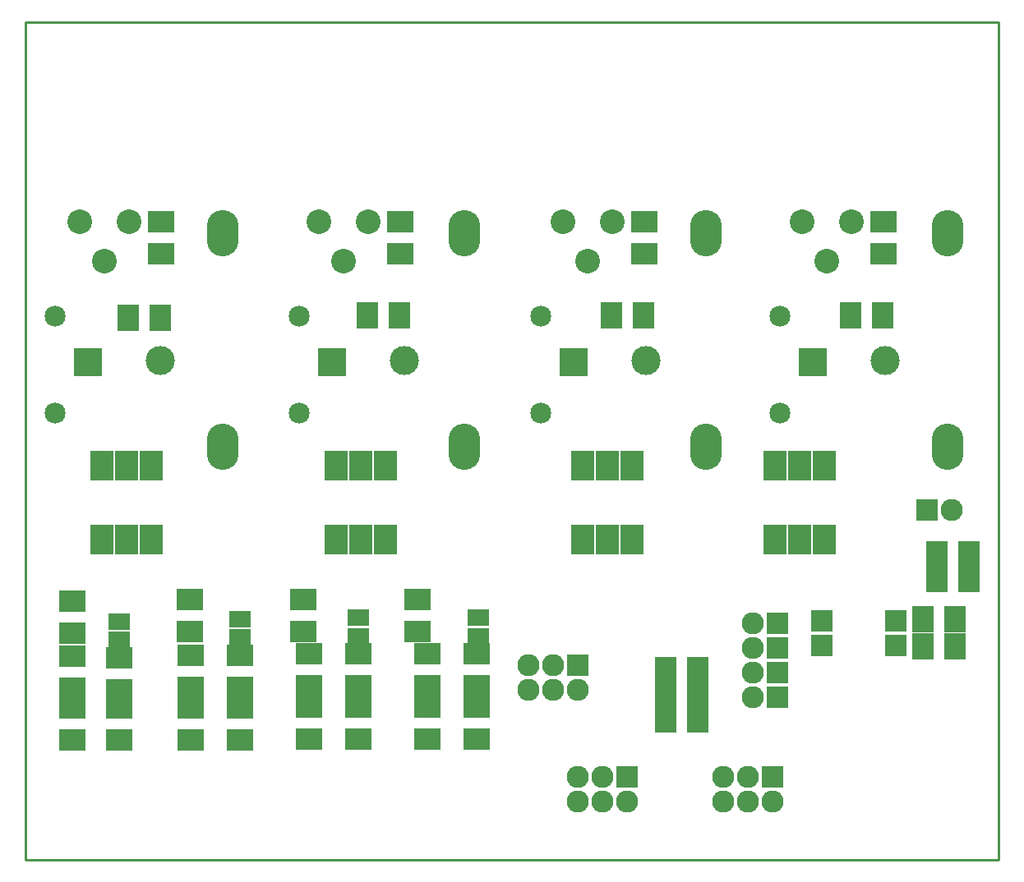
<source format=gbs>
G04 (created by PCBNEW (2011-nov-30)-testing) date jeu. 20 sept. 2012 21:30:35 CEST*
%MOIN*%
G04 Gerber Fmt 3.4, Leading zero omitted, Abs format*
%FSLAX34Y34*%
G01*
G70*
G90*
G04 APERTURE LIST*
%ADD10C,0.006*%
%ADD11C,0.01*%
%ADD12R,0.09X0.11*%
%ADD13R,0.09X0.09*%
%ADD14C,0.09*%
%ADD15C,0.085*%
%ADD16R,0.092X0.12*%
%ADD17R,0.1182X0.1182*%
%ADD18C,0.1182*%
%ADD19R,0.085X0.085*%
%ADD20O,0.1284X0.1875*%
%ADD21C,0.1*%
%ADD22R,0.11X0.09*%
%ADD23R,0.085X0.065*%
G04 APERTURE END LIST*
G54D10*
G54D11*
X51100Y-61600D02*
X51100Y-61400D01*
X90550Y-61600D02*
X51100Y-61600D01*
X90550Y-27600D02*
X90550Y-61600D01*
X51100Y-27600D02*
X90550Y-27600D01*
X51100Y-61400D02*
X51100Y-27600D01*
G54D12*
X66250Y-39500D03*
X64950Y-39500D03*
X56550Y-39600D03*
X55250Y-39600D03*
X76150Y-39500D03*
X74850Y-39500D03*
X85850Y-39500D03*
X84550Y-39500D03*
G54D13*
X73500Y-53700D03*
G54D14*
X73500Y-54700D03*
X72500Y-53700D03*
X72500Y-54700D03*
X71500Y-53700D03*
X71500Y-54700D03*
G54D15*
X52300Y-43469D03*
X52300Y-39531D03*
X62200Y-43469D03*
X62200Y-39531D03*
X72000Y-43469D03*
X72000Y-39531D03*
X81700Y-43469D03*
X81700Y-39531D03*
G54D16*
X65700Y-48600D03*
X64700Y-48600D03*
X63700Y-48600D03*
X63700Y-45600D03*
X64700Y-45600D03*
X65700Y-45600D03*
X75700Y-48600D03*
X74700Y-48600D03*
X73700Y-48600D03*
X73700Y-45600D03*
X74700Y-45600D03*
X75700Y-45600D03*
X83500Y-48600D03*
X82500Y-48600D03*
X81500Y-48600D03*
X81500Y-45600D03*
X82500Y-45600D03*
X83500Y-45600D03*
X56200Y-48600D03*
X55200Y-48600D03*
X54200Y-48600D03*
X54200Y-45600D03*
X55200Y-45600D03*
X56200Y-45600D03*
G54D17*
X73324Y-41400D03*
G54D18*
X76276Y-41350D03*
G54D17*
X63524Y-41400D03*
G54D18*
X66476Y-41350D03*
G54D17*
X53624Y-41400D03*
G54D18*
X56576Y-41350D03*
G54D17*
X83024Y-41400D03*
G54D18*
X85976Y-41350D03*
G54D13*
X81400Y-58250D03*
G54D14*
X81400Y-59250D03*
X80400Y-58250D03*
X80400Y-59250D03*
X79400Y-58250D03*
X79400Y-59250D03*
G54D13*
X75500Y-58250D03*
G54D14*
X75500Y-59250D03*
X74500Y-58250D03*
X74500Y-59250D03*
X73500Y-58250D03*
X73500Y-59250D03*
G54D12*
X78350Y-55900D03*
X77050Y-55900D03*
X88050Y-50200D03*
X89350Y-50200D03*
X88050Y-49200D03*
X89350Y-49200D03*
X87500Y-51850D03*
X88800Y-51850D03*
X87500Y-52950D03*
X88800Y-52950D03*
G54D19*
X86400Y-51900D03*
X86400Y-52900D03*
X83400Y-52900D03*
X83400Y-51900D03*
G54D20*
X59100Y-36169D03*
X59100Y-44831D03*
X68900Y-36169D03*
X68900Y-44831D03*
X78700Y-36169D03*
X78700Y-44831D03*
X88500Y-36169D03*
X88500Y-44831D03*
G54D21*
X55300Y-35700D03*
X54300Y-37300D03*
X53300Y-35700D03*
X65000Y-35700D03*
X64000Y-37300D03*
X63000Y-35700D03*
X74900Y-35700D03*
X73900Y-37300D03*
X72900Y-35700D03*
X84600Y-35700D03*
X83600Y-37300D03*
X82600Y-35700D03*
G54D12*
X77050Y-54900D03*
X78350Y-54900D03*
X77050Y-53900D03*
X78350Y-53900D03*
G54D22*
X56600Y-37000D03*
X56600Y-35700D03*
X66300Y-37000D03*
X66300Y-35700D03*
X76200Y-37000D03*
X76200Y-35700D03*
X85900Y-37000D03*
X85900Y-35700D03*
G54D23*
X64600Y-52525D03*
X64600Y-51775D03*
X59800Y-52575D03*
X59800Y-51825D03*
X54900Y-52675D03*
X54900Y-51925D03*
X69450Y-52525D03*
X69450Y-51775D03*
G54D22*
X64600Y-56700D03*
X64600Y-55400D03*
X67400Y-53250D03*
X67400Y-54550D03*
X67000Y-52350D03*
X67000Y-51050D03*
X67400Y-56700D03*
X67400Y-55400D03*
X69400Y-56700D03*
X69400Y-55400D03*
X69400Y-53250D03*
X69400Y-54550D03*
X62600Y-53250D03*
X62600Y-54550D03*
X62350Y-52350D03*
X62350Y-51050D03*
X62600Y-56700D03*
X62600Y-55400D03*
X64600Y-53250D03*
X64600Y-54550D03*
X54900Y-53400D03*
X54900Y-54700D03*
X57800Y-53300D03*
X57800Y-54600D03*
X57750Y-52350D03*
X57750Y-51050D03*
X57800Y-56750D03*
X57800Y-55450D03*
X59800Y-53300D03*
X59800Y-54600D03*
X59800Y-56750D03*
X59800Y-55450D03*
X53000Y-53350D03*
X53000Y-54650D03*
X53000Y-52400D03*
X53000Y-51100D03*
X53000Y-56750D03*
X53000Y-55450D03*
X54900Y-56750D03*
X54900Y-55450D03*
G54D13*
X81600Y-55000D03*
G54D14*
X80600Y-55000D03*
G54D13*
X81600Y-54000D03*
G54D14*
X80600Y-54000D03*
G54D13*
X81600Y-52000D03*
G54D14*
X80600Y-52000D03*
G54D13*
X81600Y-53000D03*
G54D14*
X80600Y-53000D03*
G54D13*
X87650Y-47400D03*
G54D14*
X88650Y-47400D03*
M02*

</source>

■ What you have to do ■
Only those lines of the entries above that run from the line containing "X63700Y-45600D03*" to the line containing "X82500Y-45600D03*", both included, should be transcribed exactly.

■ Task output ■
X63700Y-45600D03*
X64700Y-45600D03*
X65700Y-45600D03*
X75700Y-48600D03*
X74700Y-48600D03*
X73700Y-48600D03*
X73700Y-45600D03*
X74700Y-45600D03*
X75700Y-45600D03*
X83500Y-48600D03*
X82500Y-48600D03*
X81500Y-48600D03*
X81500Y-45600D03*
X82500Y-45600D03*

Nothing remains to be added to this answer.